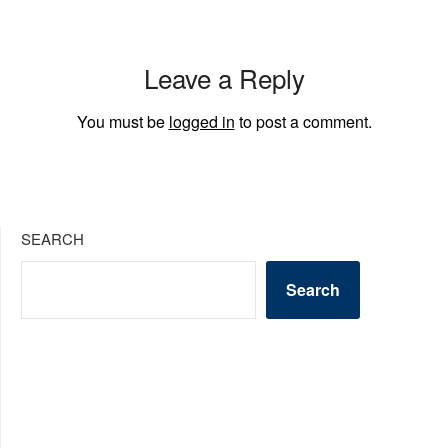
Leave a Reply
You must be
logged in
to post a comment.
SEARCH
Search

+ + +

* **Work order**:
None of the pictures should appear, though every line of the data above must be reproduced exactly.

* **Solution to the exercise**:
Leave a Reply
You must be
logged in
to post a comment.
SEARCH
Search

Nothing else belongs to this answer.